A Decoy-like Protocol for Quantum Key Distribution: Enhancing the Performance with Imperfect Single Photon Sources
Chanaprom Cholsuk, Furkan Ağlarcı, Daniel K. L. Oi, Serkan Ateş, Tobias Vogl
TL;DR
This work addresses the security bottleneck of QKD with imperfect solid-state single-photon sources by proposing a decoy-like protocol that continuously monitors $g^{(2)}(0)$ to detect photon-number-splitting attacks.
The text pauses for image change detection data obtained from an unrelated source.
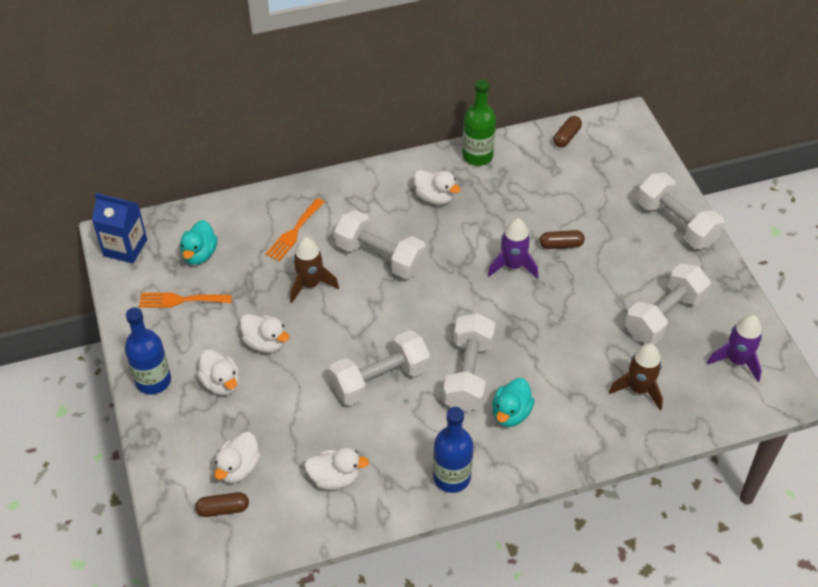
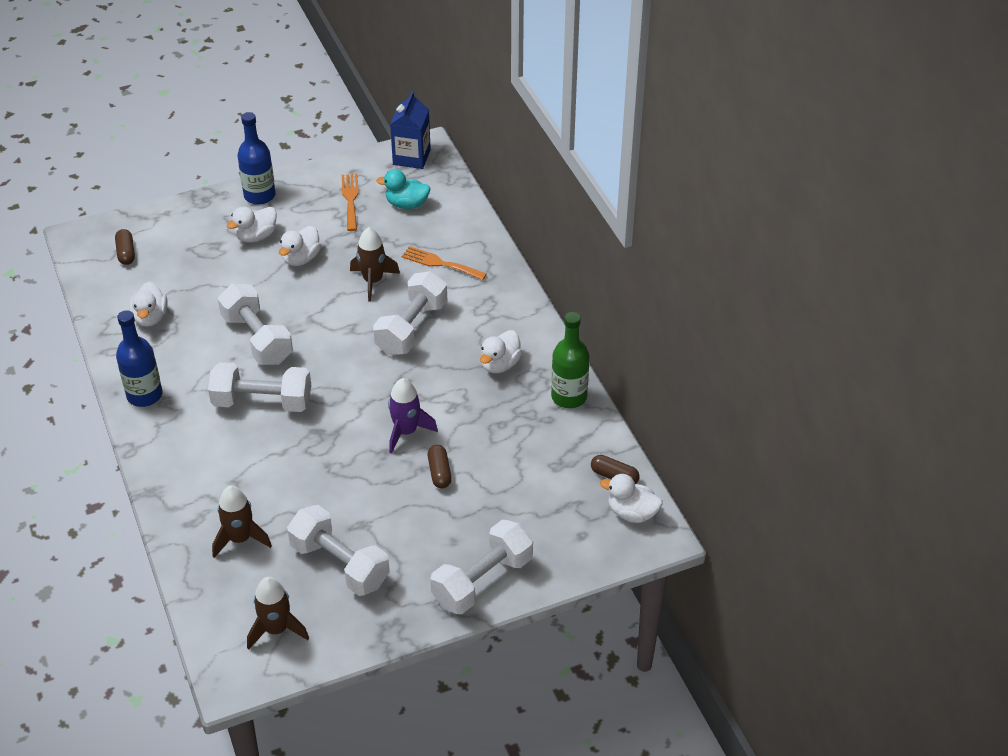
camera: 85 degrees right, 5 degrees down
(239, 468) = (166, 257): white duck -> white duck (632, 513)
(511, 413) = (214, 435): turquoise duck -> none
(736, 361) = (276, 629): purple rocket -> brown rocket

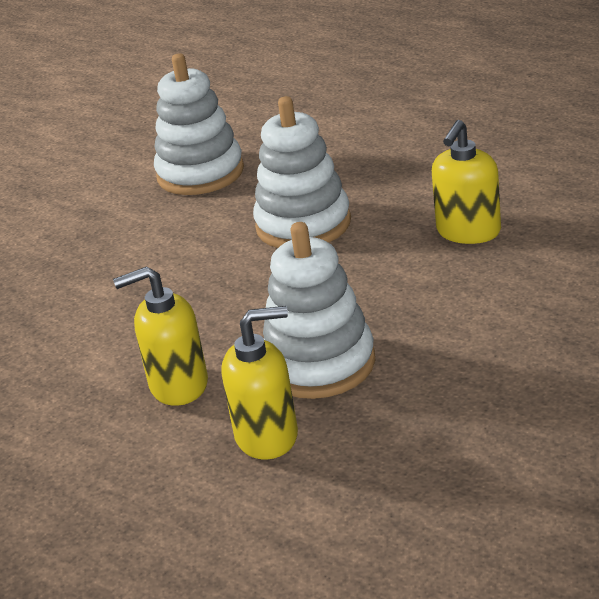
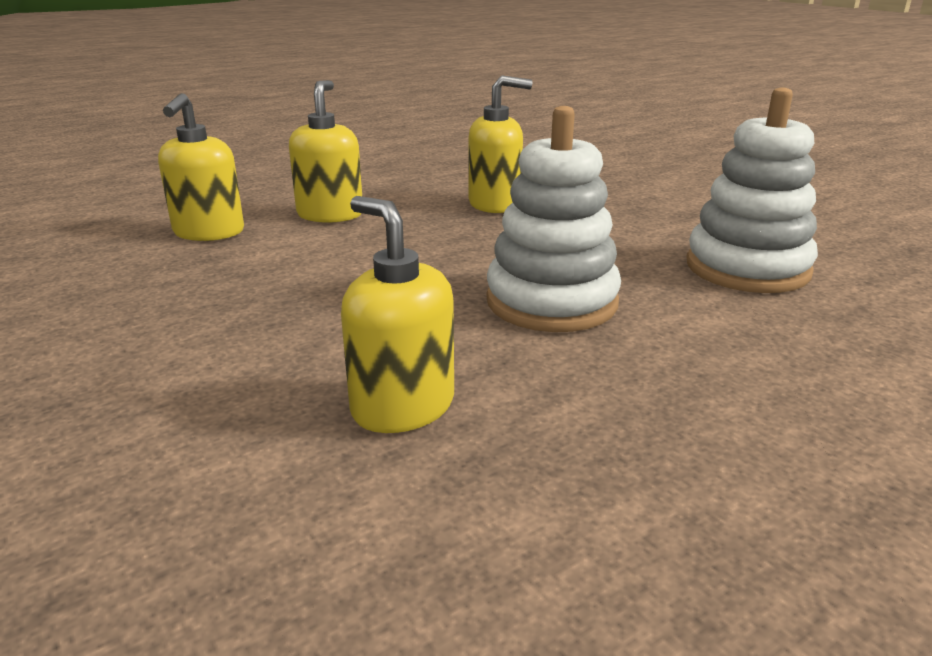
camera: 105 degrees right, 5 degrees down
(103, 304) = (495, 204): none -> yellow soap dispenser
(319, 364) = (266, 264): white stacking toy -> none

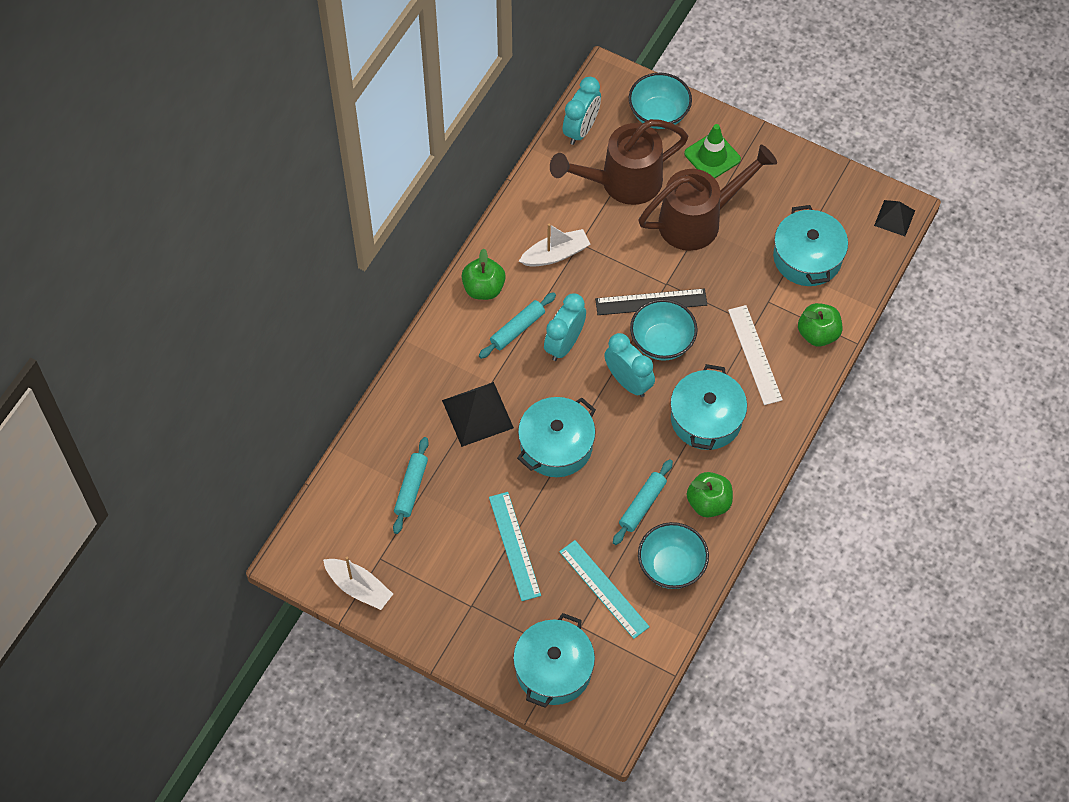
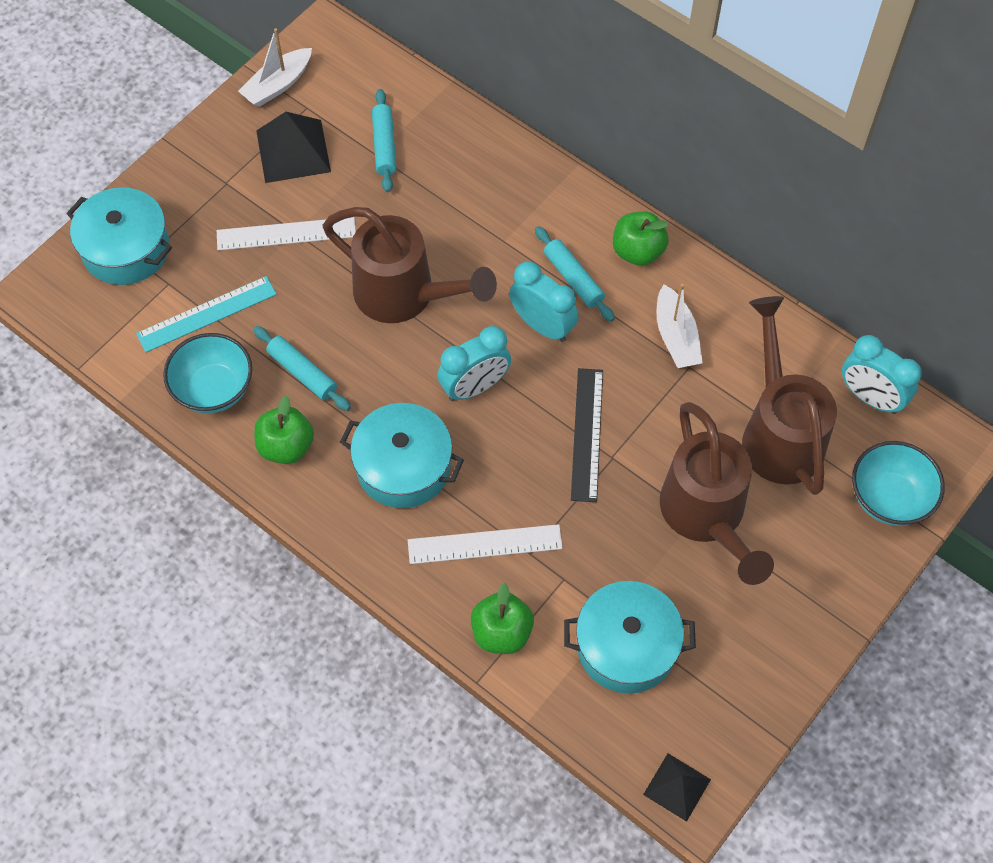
camera: 100 degrees right, 0 degrees up
(411, 488) = (384, 145): turquoise rolling pin -> turquoise rolling pin turned 60 degrees clockwise
(477, 414) = (465, 221): black pyramid -> black pyramid (293, 151)
(515, 546) = (286, 234): turquoise ruler -> white ruler
(556, 445) = (404, 295): turquoise pot -> brown watering can
(662, 342) = (524, 436): turquoise bowl -> none
(712, 156) = (811, 554): green traffic cone -> none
It derives a secret-key-rate bound that includes single- and two-photon contributions, using a bound on Eve's information and assuming worst-case for $n \ge 3$, and shows $g^{(2)}(0)$ is invariant to linear loss while PNS attacks perturb higher-order statistics. The authors experimentally characterize an $h$BN$ defect emitter to obtain $g^{(2)}(0)$ and higher-order correlators, and perform Monte Carlo simulations to demonstrate attack signatures and the resulting SKR advantages over the Gottesman–Lo–Lütkenhaus–Preskill framework, including satellite-relevant channel losses. The method requires no extra hardware and relaxes the need for ultra-pure SPSs, enabling secure QKD with $g^{(2)}(0)$ values above 0.1 and practical post-processing on existing BB84-like setups.
Abstract
Quantum key distribution (QKD) relies on single photon sources (SPSs), e.g. from solid-state systems, as flying qubits, where security strongly requires sub-Poissonian photon statistics with low second-order correlation values (\$g^{(2)}(0)\$). However, achieving such low \$g^{(2)}(0)\$ remains experimentally challenging. We therefore propose a decoy-like QKD protocol that relaxes this constraint while maintaining security. This enables the use of many SPSs with \$g^{(2)}(0) > \$0.1, routinely achieved in experiments but rarely considered viable for QKD. Monte Carlo simulations and our experiment from defects in hexagonal boron nitride show that, under linear loss, \$g^{(2)}(0)\$ remains constant, whereas photon-number-splitting (PNS) attacks introduce nonlinear effects that modify the measured \$g^{(2)}(0)\$ statistics. Exploiting this \$g^{(2)}(0)\$ variation as a diagnostic tool, our protocol detects PNS attacks analogously to decoy-state methods. Both single- and two-photon pulses consequently securely contribute to the secret key rate. Our protocol outperforms the Gottesman--Lo--Lutkenhaus--Preskill (GLLP) framework under high channel loss across various solid-state SPSs and is applicable to the satellite-based communication. Since \$g^{(2)}(0)\$ can be extracted from standard QKD experiments, no additional hardware is required. The relaxed \$g^{(2)}(0)\$ requirement simplifies the laser system for SPS generation. This establishes a practical route toward high-performance QKD without the need for ultra-pure SPSs.